High resolution structures are not yet available for nitrilases. However, the structures of two homologs, the C. elegans NitFhit protein and the Agrobacterium radiobacter N-carbamoyl-D-amino acid amidohydrolase (D-NCAase) have been solved [47, 48]. Both proteins form tetramers with two dimer subunits and revealed a novel four layer α-β-β-α fold. It is believed that all members of the nitrilase superfamily share this fold and the catalytic triad Glu-Lys-Cys in the active site. A three dimensional model of 1A21 (the first nitrilase outside the Nit1C group) was derived based on the D-NCAase structure coordinates, and used to map the location of the residues under positive selection at the CTE. Three of those, T41, Q157 and Y184, were found to be buried within the protein, close to the catalytic triad (E44, K126, C160) (Figure 4B). Those residues could be involved in the overall conformation of the active site or may have a direct role in the reaction by interacting with the substrate. The other three positively selected sites, N200, Q203 and R284 cluster on the surface interface between the molecules of the dimer. That interface has been shown in D-NCAase to form a hydrophobic pocket that is responsible for the tight dimer structure. It is known that the quaternary structures of nitrilases and cyanide hydratases can be quite different, ranging in size from monomers and dimers to oligomers containing 10, 14 or more subunits. Substrate binding has also been shown to play a role in the formation of active enzyme oligomers. The three interface residues may play a role in aspects of quaternary structure and substrate specificity associated with the proposed neofunctionalization after the cluster transition event.
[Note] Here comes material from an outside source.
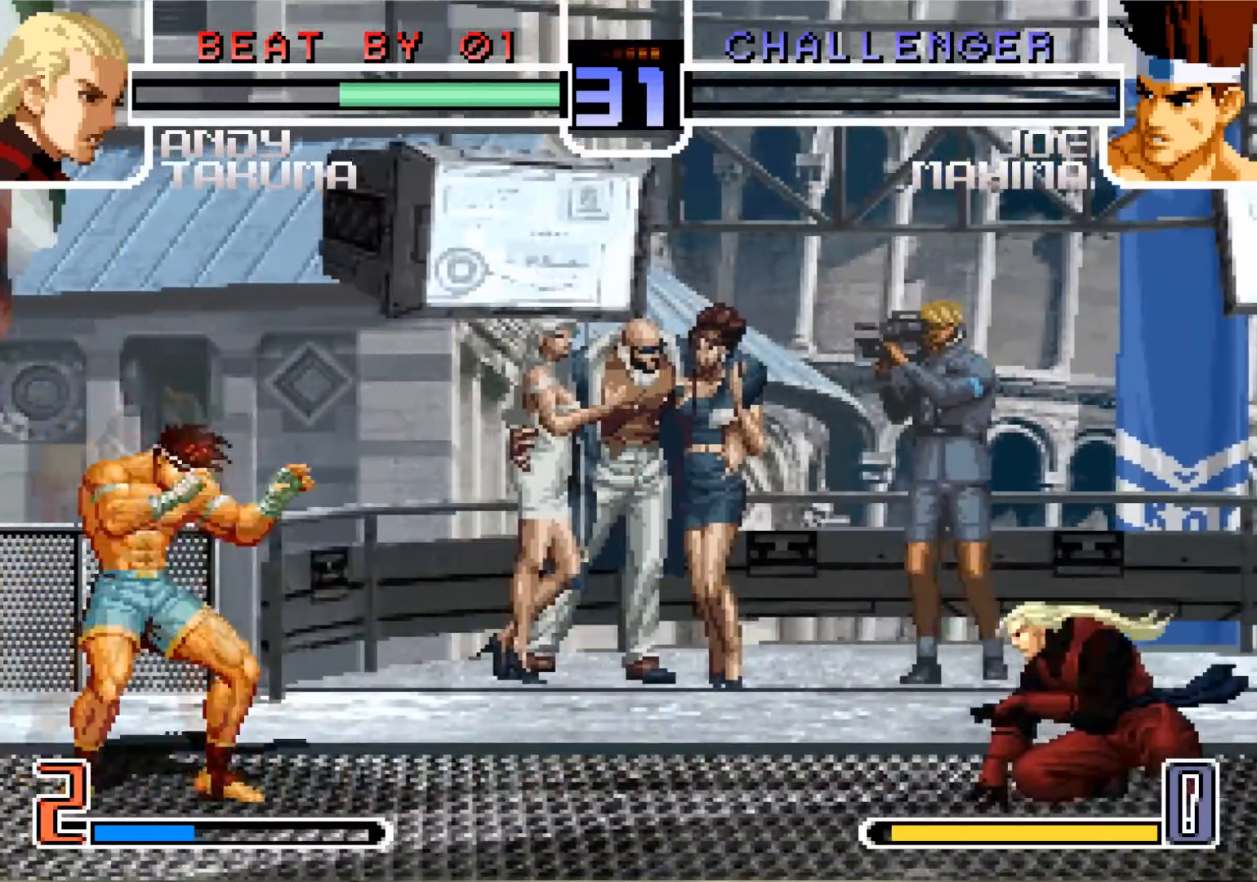
{"buttons": [], "left_stick": "left", "events": [[83, "R1", "up"], [100, "left_stick", "left"]]}
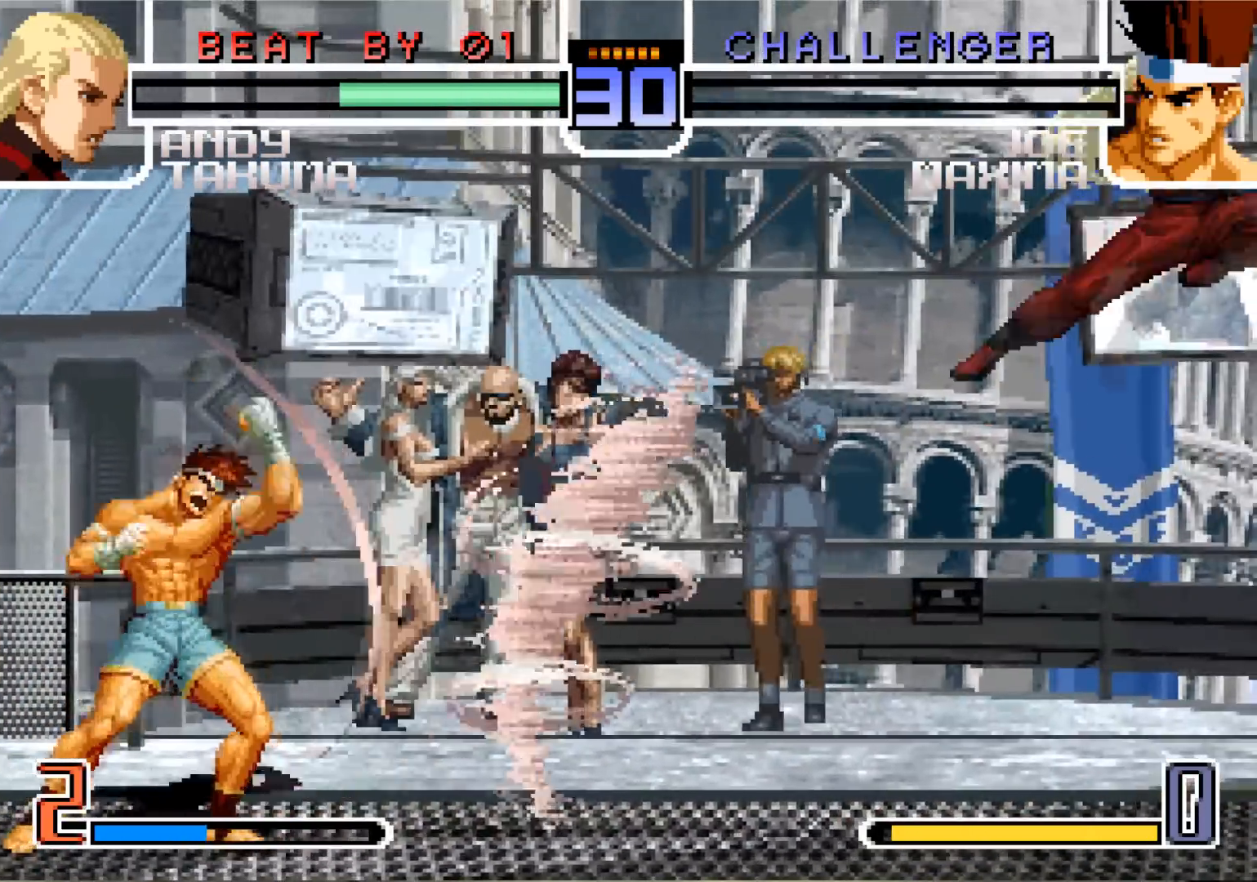
{"buttons": [], "left_stick": "left", "events": []}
In this study, we combined genomic and biochemical analysis of a microbial enzyme family to understand evolutionary events that have shaped the genome organization and metabolism of organisms inhabiting various environments. It has long been known that bacterial genes often cluster based on linked functions. The gene location sometimes correlates with the order of the individual reactions in an enzymatic cascade or facilitate regulatory mechanisms of gene expression. Various models have been proposed to explain the formation, the evolutionary and physiological significance of operons and other gene clusters [23]. Comparative genomic studies have shown that recognition of clusters can assist in functional annotation of novel genes but clusters often they break apart with increasing taxonomic distance [4953]. The Nit1C cluster that we described is remarkable in that it is highly conserved across several bacterial phyla and is present in organisms that inhabit extremely diverse environments. While limited rearrangements have occurred in Nit1C, the preservation of all seven genes suggests there is selective pressure for maintenance of the entire gene cluster regardless of the genomic dynamics in that neighborhood. The internal rearrangements of Nit1C correlate with high level taxa (cyanobacteria, beta and gamma proteobacteria).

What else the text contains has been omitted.